Etrange, car ces mots de Jon Fosse parlent d’eux. Oui, le tg STAN semble être là sur la scène du Théâtre de la Bastille « depuis toujours ». Depuis sa première venue en 2002 avec Les Antigones et jusqu’à Art la saison dernière, il est revenu presque chaque année, présenter une création (dix sept en tout) parfois une création et une reprise d’un spectacle à succès comme My dinner with André et Mademoiselle Else (lire ici).

Après la condensation Jon Fosse, la dilatation Marius von Mayenburg. Stück Plastik (pièce en plastique) est la dernière en date des pièces écrites par le dramaturge de la Schaubühne de Berlin. C’est une pièce dans la lignée d’Art de Yasmina Reza : tout se passe dans un salon bourgeois d’aujourd’hui, idéal pour faire fructifier une satire des milieux bobos.

Je n’ai pas vu leur version d’Art mais j’imagine qu’il y avait la même absence de décor ; simplement, comme c’est le cas aujourd’hui, une table chargée de bouteilles de vins et d’alcool, et que les acteurs allaient et venaient tranquillement debout comme ils aiment à le faire moitié en dehors, moitié en dedans des situations.

Scènes et femme de ménage

La pièce de Mayenburg commence lorsque le couple accueille une nouvelle femme de ménage un jour de pluie. Lui est médecin (Frank Vercruyssen), elle « artiste » spécialisée dans le graphisme et le textile (Els Dottermans). Ils ont un fils de 12 ans, Vincent, en plein éveil. Le couple reçoit leur ami Schwartz connu sous son nom d’artiste Haulupa. Les rôles de l’enfant et de Haulupa sont confiés à l’énorme corps de Damiaan De Schrijver, ce qui nous vaut de réjouissants court-circuits scéniques.
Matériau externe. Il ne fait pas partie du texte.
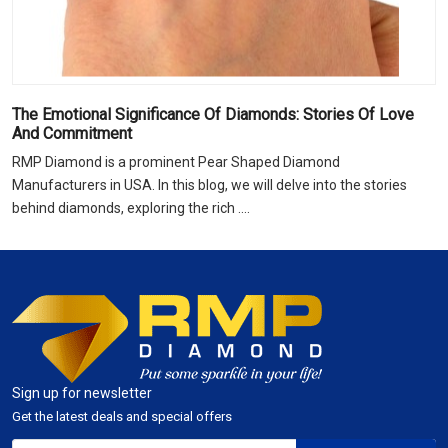
The Emotional Significance Of Diamonds: Stories Of Love
And Commitment
RMP Diamond is a prominent Pear Shaped Diamond
Manufacturers in USA. In this blog, we will delve into the stories
behind diamonds, exploring the rich ....
Sign up for newsletter
Get the latest deals and special offers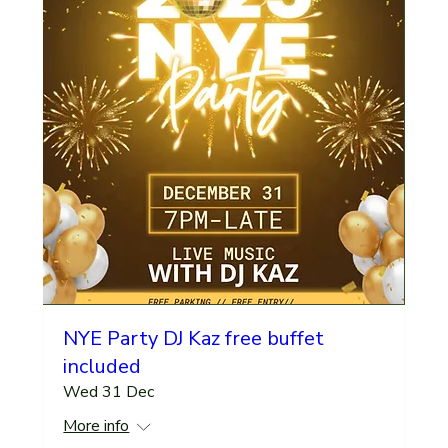
NYE Party DJ Kaz free buffet
included
Wed 31 Dec
More info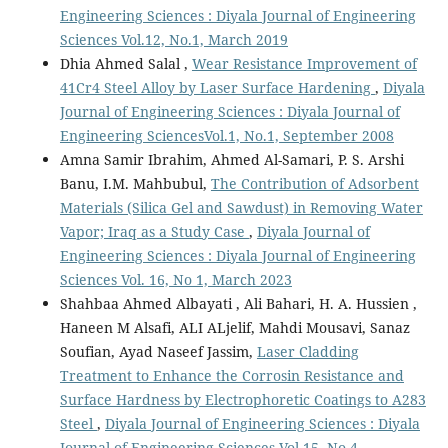
Engineering Sciences : Diyala Journal of Engineering
Sciences Vol.12, No.1, March 2019
Dhia Ahmed Salal ,
Wear Resistance Improvement of
41Cr4 Steel Alloy by Laser Surface Hardening
,
Diyala
Journal of Engineering Sciences : Diyala Journal of
Engineering SciencesVol.1, No.1, September 2008
Amna Samir Ibrahim, Ahmed Al-Samari, P. S. Arshi
Banu, I.M. Mahbubul,
The Contribution of Adsorbent
Materials (Silica Gel and Sawdust) in Removing Water
Vapor; Iraq as a Study Case
,
Diyala Journal of
Engineering Sciences : Diyala Journal of Engineering
Sciences Vol. 16, No 1, March 2023
Shahbaa Ahmed Albayati , Ali Bahari, H. A. Hussien ,
Haneen M Alsafi, ALI ALjelif, Mahdi Mousavi, Sanaz
Soufian, Ayad Naseef Jassim,
Laser Cladding
Treatment to Enhance the Corrosin Resistance and
Surface Hardness by Electrophoretic Coatings to A283
Steel
,
Diyala Journal of Engineering Sciences : Diyala
Journal of Engineering Sciences Vol.15, No 4,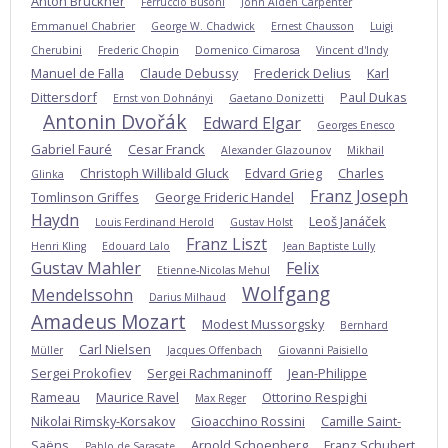
Anton Bruckner
Ferruccio Busoni
John Alden Carpenter
Emmanuel Chabrier
George W. Chadwick
Ernest Chausson
Luigi
Cherubini
Frederic Chopin
Domenico Cimarosa
Vincent d'Indy
Manuel de Falla
Claude Debussy
Frederick Delius
Karl
Dittersdorf
Paul Dukas
Ernst von Dohnányi
Gaetano Donizetti
Antonin Dvořák
Edward Elgar
Georges Enesco
Gabriel Fauré
Cesar Franck
Alexander Glazounov
Mikhail
Christoph Willibald Gluck
Edvard Grieg
Charles
Glinka
Franz Joseph
Tomlinson Griffes
George Frideric Handel
Haydn
Leoš Janáček
Louis Ferdinand Herold
Gustav Holst
Franz Liszt
Henri Kling
Edouard Lalo
Jean Baptiste Lully
Gustav Mahler
Felix
Etienne-Nicolas Mehul
Wolfgang
Mendelssohn
Darius Milhaud
Amadeus Mozart
Modest Mussorgsky
Bernhard
Carl Nielsen
Müller
Jacques Offenbach
Giovanni Paisiello
Sergei Prokofiev
Sergei Rachmaninoff
Jean-Philippe
Rameau
Maurice Ravel
Ottorino Respighi
Max Reger
Nikolai Rimsky-Korsakov
Gioacchino Rossini
Camille Saint-
Saëns
Arnold Schoenberg
Franz Schubert
Pablo de Sarasate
La femme de ménage, c’est Jolente De Keersmaeker qui va jusqu’à faire le ménage sur le plateau lorsqu’elle va prendre une douche, essuyant le sol avec des serpillières ou pour ramassant les biscuits apéro lorsque le mari balance le bol à la tête de sa femme.
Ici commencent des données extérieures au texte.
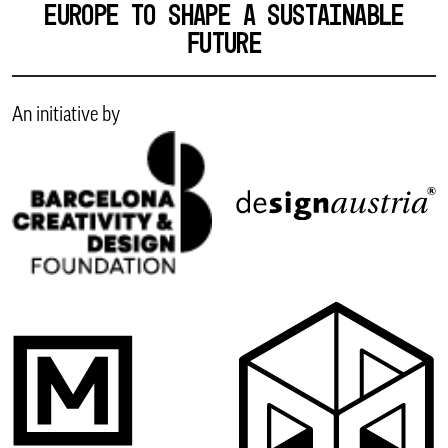
EUROPE TO SHAPE A SUSTAINABLE
FUTURE
An initiative by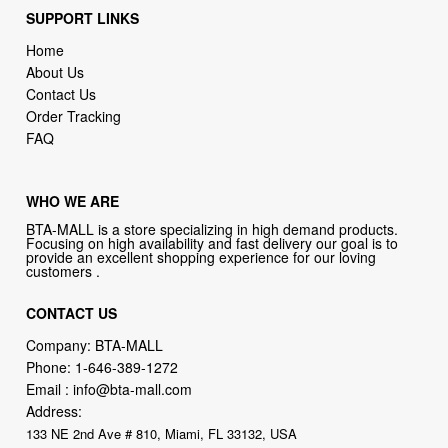
About Us
Contact Us
Order Tracking
FAQ
WHO WE ARE
BTA-MALL is a store specializing in high demand products.
Focusing on high availability and fast delivery our goal is to
provide an excellent shopping experience for our loving
customers .
CONTACT US
Company: BTA-MALL
Phone:
1-646-389-1272
Email :
info@bta-mall.com
Address:
133 NE 2nd Ave # 810, Miami, FL 33132, USA
BTA-MALL Philosophy:
Straightforward shopping with clear product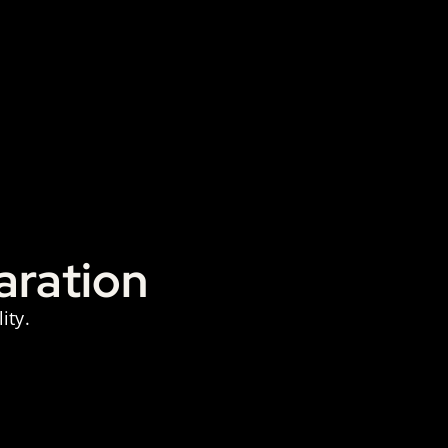
aration
ity.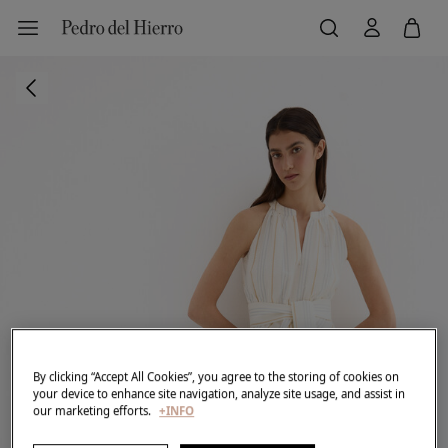
By clicking “Accept All Cookies”, you agree to the storing of cookies on
your device to enhance site navigation, analyze site usage, and assist in
our marketing efforts.
+INFO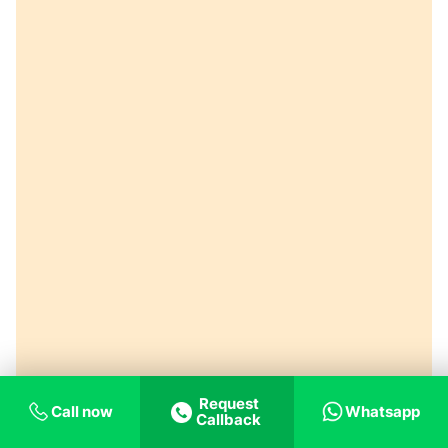
Request
Call now
Whatsapp
Callback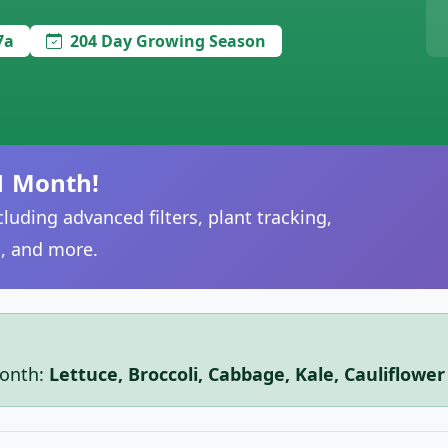
7a
204 Day Growing Season
1 Month!
luding advanced filters, plant tracking,
, and more.
month:
Lettuce, Broccoli, Cabbage, Kale, Cauliflowe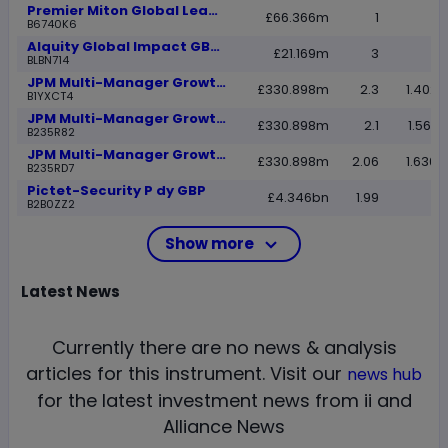
Premier Miton Global Leaders C Acc
£66.366m
1
B6740K6
Alquity Global Impact GBP R
£21.169m
3
BLBN714
JPM Multi-Manager Growth B Net Acc
£330.898m
2.3
1.4028
B1YXCT4
JPM Multi-Manager Growth C Net Acc
£330.898m
2.1
1.5673
B235R82
JPM Multi-Manager Growth C Net Inc
£330.898m
2.06
1.6308
B235RD7
Pictet-Security P dy GBP
£4.346bn
1.99
B2B0ZZ2
Show more
Latest
News
Currently there are no news & analysis
articles for this instrument.
Visit our
news hub
for the latest investment news from ii and
Alliance News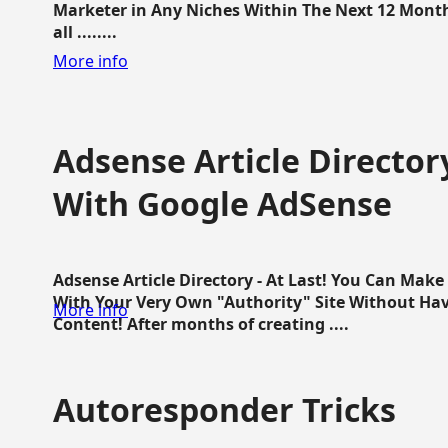
Marketer in Any Niches Within The Next 12 Months
all ........
More info
Adsense Article Directo
With Google AdSense
Adsense Article Directory - At Last! You Can Ma
With Your Very Own "Authority" Site Without Hav
More info
Content! After months of creating ....
Autoresponder Tricks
Histoire d’un couple et d’une cellule familiale sous tension auxquels l’ami apporte avec jubilation son grain de nuisance, le tout sous le regard voyeur du fils et celui peu disert de la femme de ménage, victime toute désignée et bouc émissaire de ces maniaco-frustrés. Madame trouve qu’elle sent mauvais (d’où la douche), on lui propose les nippes dont madame veut se débarrasser et, pire, l’ami entend en faire sa « muse ».
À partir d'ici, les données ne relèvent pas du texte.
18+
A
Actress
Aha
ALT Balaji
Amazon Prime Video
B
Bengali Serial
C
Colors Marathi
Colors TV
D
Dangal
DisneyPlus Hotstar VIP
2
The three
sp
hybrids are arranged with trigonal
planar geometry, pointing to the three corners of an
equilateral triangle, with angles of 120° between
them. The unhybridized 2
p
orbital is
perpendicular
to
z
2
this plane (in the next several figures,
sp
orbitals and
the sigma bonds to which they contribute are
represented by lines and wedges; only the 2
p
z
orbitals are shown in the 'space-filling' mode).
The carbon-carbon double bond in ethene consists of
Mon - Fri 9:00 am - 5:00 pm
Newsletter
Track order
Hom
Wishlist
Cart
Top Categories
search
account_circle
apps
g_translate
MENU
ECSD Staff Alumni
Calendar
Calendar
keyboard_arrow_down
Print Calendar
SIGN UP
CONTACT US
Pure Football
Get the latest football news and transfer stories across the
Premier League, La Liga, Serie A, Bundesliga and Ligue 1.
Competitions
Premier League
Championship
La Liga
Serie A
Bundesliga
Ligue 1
C’est une comédie de boulevard où l’amant n’a plus besoin de se cacher dans le placard, où la femme de ménage remplace la bonne au tablier blanc et où l’auteur, les doigts dans le nez, fait étalage de la mauvaise conscience des couples nantis de gauche (bien sûr), ceux qui militent pour les droits de l’Homme, les immigrés, et s’arrangent, loin de toute mixité social, pour inscrire leurs enfants dans les « bonnes » écoles. La pièce de Mayenburg a beau être plus efficace qu’inoubliable, une fois encore le rouleau compresseur de la méthode tg STAN opère. A l’année prochaine.

Théâtre de la Bastille, tous les soirs sf dim, à 21h jusqu’au 2 fév, puis à 20h du 5 au 9 fév.